Paltry snowpack melted out early this year, reaching zero percent in the southern Sierra on May 24 — just two days later than last year. The first five months of 2022 were the driest on record for California, according to data from NOAA. Parts of the central and southern Sierra are now in exceptional drought, the most severe category. The 2021-22 water year has been the third-driest on record in the southern Sierra, behind 2020-21 and 1976-77.
The dice are loaded for a well-above-normal wildfire season in the West, including in California, said Ronnie Abolafia-Rosenzweig, a postdoctoral researcher at the National Center for Atmospheric Research in Boulder, Colo.

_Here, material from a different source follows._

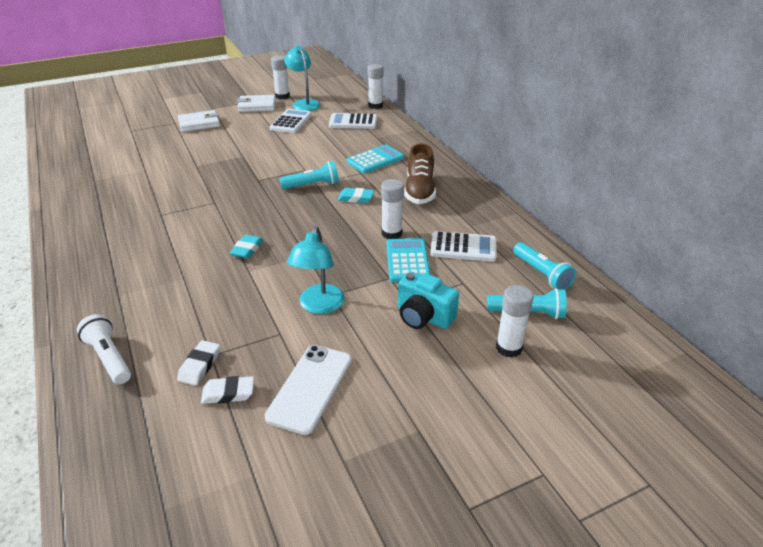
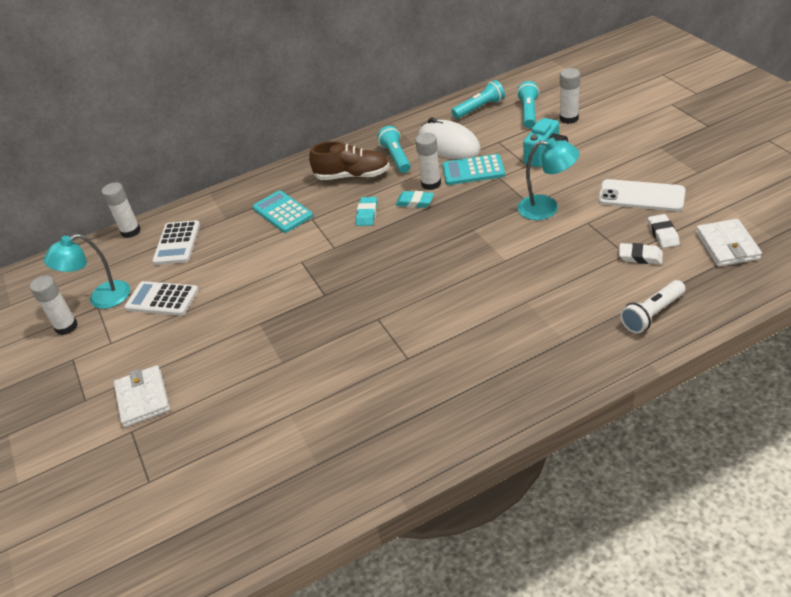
camera: 85 degrees left, 5 degrees up
turquoise eraser [230,235,264,259] -> turquoise eraser moved to [395,191,434,208]
white wallet [237,95,276,112] -> white wallet moved to [696,219,762,267]
turquoise flashlight [279,161,339,189] -> turquoise flashlight moved to [378,126,411,173]
white calculator [430,231,496,262] -> white mouse [418,117,481,159]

In a recent study, Abolafia-Rosenzweig and his co-authors found that winter and spring climate is strongly related to summer wildfire activity and to increases in burned area over the past four decades in the western United States. Previous research has linked those increases to human-caused climate change.
“We found that spring snowpack modulates how dry and hot summers are, where early snow disappearance favors hotter and drier summers,” he said.
Summer heat, in turn, is supercharging wildfires. This year, the Sierra are “likely to have dry conditions in late summer that enable large and fast-growing wildfires,” Abolafia-Rosenzweig said.
That could signal a risky season for the gigantic trees.
The Save the Redwoods League has called for emergency measures to protect sequoia groves from further destruction, in addition to long-term policy changes. The group is pushing to treat 2,000 acres of the most-at-risk groves before the 2023 fire season to remove unnatural vegetation buildup, including with carefully planned prescribed burning.
“Both the land cover and the climate are factors — and we have control over both,” Abolafia-Rosenzweig said. “We’re able to consider how both relate to growing fire risks and manage both accordingly.”